You need to get a buy-in from the consultant as to the source of your difficulties. If you can’t, it means they define your problem and likely solution differently. If the interaction is running counter to your expectations, glean the validity of their objections based on the kinds of questions they ask you. In truth, the role of a consultant is to jostle the apple cart a bit because you’re set on a path that has been determined by the complexities of your daily operations. You need a fresh eye. Again in my experience (only), I’ve found that most of my clients have a good idea where they want to go. They just need some help and guidance to get there.

How to know if a consultant is any good.
This is the trickiest part because they may not know themselves and how do you know somebody knows if you don’t know?

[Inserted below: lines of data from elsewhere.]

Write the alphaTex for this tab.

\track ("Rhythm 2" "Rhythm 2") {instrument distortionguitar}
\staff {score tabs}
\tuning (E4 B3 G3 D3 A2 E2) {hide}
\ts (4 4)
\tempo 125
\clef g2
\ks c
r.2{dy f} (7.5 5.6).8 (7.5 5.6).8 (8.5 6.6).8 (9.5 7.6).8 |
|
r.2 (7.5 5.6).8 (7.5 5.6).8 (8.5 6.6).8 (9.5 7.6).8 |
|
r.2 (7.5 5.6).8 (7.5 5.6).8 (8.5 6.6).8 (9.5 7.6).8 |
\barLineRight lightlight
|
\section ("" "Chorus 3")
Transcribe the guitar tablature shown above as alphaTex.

Here are things you can do, Andrea has used some to great effect:

  1. Develop a list of test questions to ask, ones you know the answers to.
  2. Probe to see if the consultant makes up answers. Use interviewing strategies like “can you elaborate” and “what do you mean by that”?
  3. Ask how they suggest solving various kinds of problems. Be specific. Again, use problems you know the solutions to.
  4. Ask them what constitutes their task completion. (I would have trouble answering this!)
  5. Ask them to define their accountability in problem solving.

The obvious goal is to eliminate candidates who can harm you with bad advice. Most of these people aren’t bad per se, their problem is that they’ve stepped outside their realm of dominion. Not knowing is not a problem as much as their not knowing they don’t know. If you’re uncertain, or maybe even if you aren’t, it wouldn’t hurt to verify answers and compare notes with peers or other providers.

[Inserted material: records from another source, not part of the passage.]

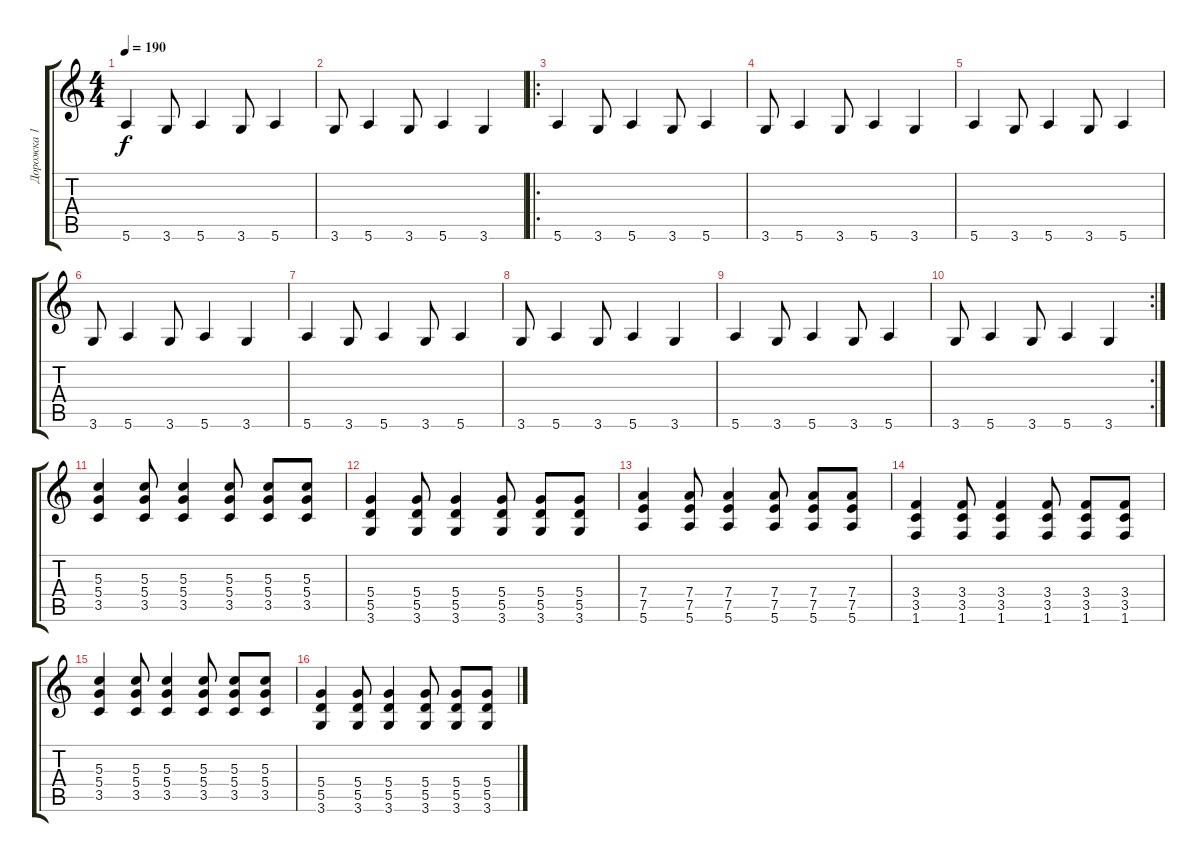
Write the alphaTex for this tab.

\track ("Дорожка 1" "Дорожка 1") {instrument distortionguitar}
\staff {score tabs}
\tuning (E4 B3 G3 D3 A2 E2) {hide}
\ts (4 4)
\tempo 190
\clef g2
\ks c
5.6.4{dy f} 3.6.8 5.6.4 3.6.8 5.6.4 |
3.6.8 5.6.4 3.6.8 5.6.4 3.6.4 |
\ro
5.6.4 3.6.8 5.6.4 3.6.8 5.6.4 |
3.6.8 5.6.4 3.6.8 5.6.4 3.6.4 |
5.6.4 3.6.8 5.6.4 3.6.8 5.6.4 |
3.6.8 5.6.4 3.6.8 5.6.4 3.6.4 |
5.6.4 3.6.8 5.6.4 3.6.8 5.6.4 |
3.6.8 5.6.4 3.6.8 5.6.4 3.6.4 |
5.6.4 3.6.8 5.6.4 3.6.8 5.6.4 |
\rc 2
3.6.8 5.6.4 3.6.8 5.6.4 3.6.4 |
(5.3 5.4 3.5).4 (5.3 5.4 3.5).8 (5.3 5.4 3.5).4 (5.3 5.4 3.5).8 (5.3 5.4 3.5).8 (5.3 5.4 3.5).8 |
(5.4 5.5 3.6).4 (5.4 5.5 3.6).8 (5.4 5.5 3.6).4 (5.4 5.5 3.6).8 (5.4 5.5 3.6).8 (5.4 5.5 3.6).8 |
(7.4 7.5 5.6).4 (7.4 7.5 5.6).8 (7.4 7.5 5.6).4 (7.4 7.5 5.6).8 (7.4 7.5 5.6).8 (7.4 7.5 5.6).8 |
(3.4 3.5 1.6).4 (3.4 3.5 1.6).8 (3.4 3.5 1.6).4 (3.4 3.5 1.6).8 (3.4 3.5 1.6).8 (3.4 3.5 1.6).8 |
(5.3 5.4 3.5).4 (5.3 5.4 3.5).8 (5.3 5.4 3.5).4 (5.3 5.4 3.5).8 (5.3 5.4 3.5).8 (5.3 5.4 3.5).8 |
(5.4 5.5 3.6).4 (5.4 5.5 3.6).8 (5.4 5.5 3.6).4 (5.4 5.5 3.6).8 (5.4 5.5 3.6).8 (5.4 5.5 3.6).8
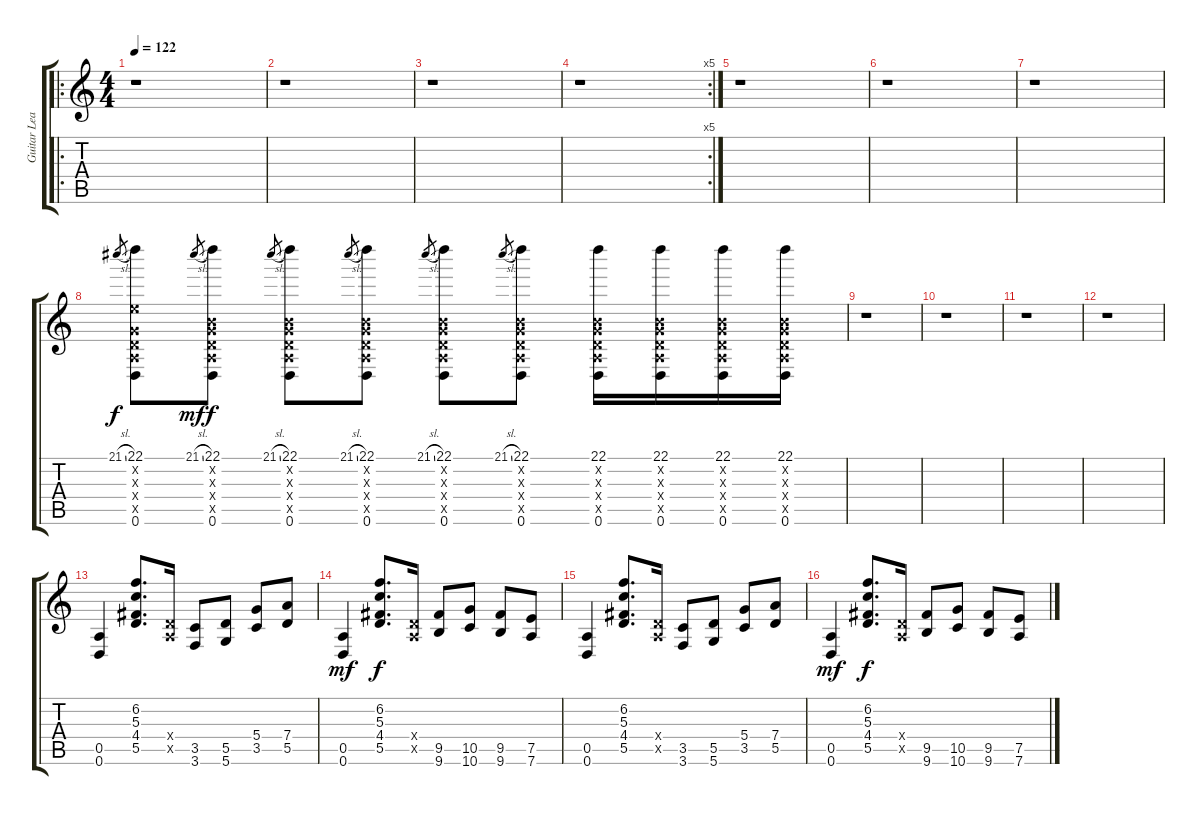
\track ("Guitar Leads" "Guitar Lea") {instrument overdrivenguitar}
\staff {score tabs}
\tuning (E4 B3 G3 D3 A2 D2) {hide}
\ro
\ts (4 4)
\tempo 122
\clef g2
\ks c
r.1{dy f} |
r.1 |
r.1 |
\rc 5
r.1 |
r.1 |
r.1 |
r.1{instrument guitarfretnoise} |
21.1{sl}.8{gr} (22.1 5.2{x} 0.3{x} 0.4{x} 0.5{x} 0.6).8{instrument guitarfretnoise} 21.1{sl}.8{gr dy mf} (22.1 0.2{x} 0.3{x} 0.4{x} 0.5{x} 0.6).8{dy f} 21.1{sl}.8{gr} (22.1 0.2{x} 0.3{x} 0.4{x} 0.5{x} 0.6).8 21.1{sl}.8{gr} (22.1 0.2{x} 0.3{x} 0.4{x} 0.5{x} 0.6).8 21.1{sl}.8{gr} (22.1 0.2{x} 0.3{x} 0.4{x} 0.5{x} 0.6).8 21.1{sl}.8{gr} (22.1 0.2{x} 0.3{x} 0.4{x} 0.5{x} 0.6).8 (22.1 0.2{x} 0.3{x} 0.4{x} 0.5{x} 0.6).16 (22.1 0.2{x} 0.3{x} 0.4{x} 0.5{x} 0.6).16 (22.1 0.2{x} 0.3{x} 0.4{x} 0.5{x} 0.6).16 (22.1 0.2{x} 0.3{x} 0.4{x} 0.5{x} 0.6).16 |
r.1 |
r.1 |
r.1 |
r.1 |
(0.5 0.6).4{volume 13 balance 6 instrument overdrivenguitar} (6.2 5.3 4.4 5.5).8{d} (0.4{x} 0.5{x}).16 (3.5 3.6).8 (5.5 5.6).8 (5.4 3.5).8 (7.4 5.5).8 |
(0.5 0.6).4{dy mf} (6.2 5.3 4.4 5.5).8{d dy f} (0.4{x} 0.5{x}).16 (9.5 9.6).8 (10.5 10.6).8 (9.5 9.6).8 (7.5 7.6).8 |
(0.5 0.6).4 (6.2 5.3 4.4 5.5).8{d} (0.4{x} 0.5{x}).16 (3.5 3.6).8 (5.5 5.6).8 (5.4 3.5).8 (7.4 5.5).8 |
(0.5 0.6).4{dy mf} (6.2 5.3 4.4 5.5).8{d dy f} (0.4{x} 0.5{x}).16 (9.5 9.6).8 (10.5 10.6).8 (9.5 9.6).8 (7.5 7.6).8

A consultant should be able to justify their advice. They should be able to say where they got the information and share those sources (within reason) with you. They should be able to quantify their suggestions with analysis, metrics or established standards of practice common in the trade. You’re looking for someone who actively continues to educate themselves.

Compensation and affiliations.
Everyone works differently but I don’t think a consultant should charge for initial conversation to discuss the parameters of your needs. My friend Valerie (recommended) charges an up front fee amounting to three hours of services because her involvement is longer term. Since my engagements are typically short term and limited, my minimum is 15 minutes.

Most consultants are affiliated with other businesses. If their arrangement is such that they get a commission for a product or service they recommend, they should disclose it. Always ask. It’s common for production consultants to get a small percentage of any contract work they place for you so ask about that too. Sourcing can be sticky. Do not ever hire someone you pay to source products or services for you if they will not disclose the sources to you. I know a bra production consultant who charges $100 an hour to find things (in her rolodex, only she doesn’t say that) and then forces you to order fabric or molds through her. You never see the supplier’s invoice, only hers which conveniently enough, includes a 40% mark up. Do not hire a consultant to source for you if they will not agree to disclose the name and contact information for any pattern makers or contractors they find for you.

Ending the relationship.
All relationships end eventually and consulting is no different. Maybe they run out of material and don’t have more to give because you’ve grown beyond their expertise. This is a good thing. If everything goes according to plan, you will outgrow your consultant so it’s best to be prepared to have the conversation. You don’t have to wait for the situation to disintegrate or come to an acrimonious end. Discuss it once you see the horizon looming.

Conclusion:
These are the high points. Feel free to jump in, we could use some help in fleshing this out in more practical terms.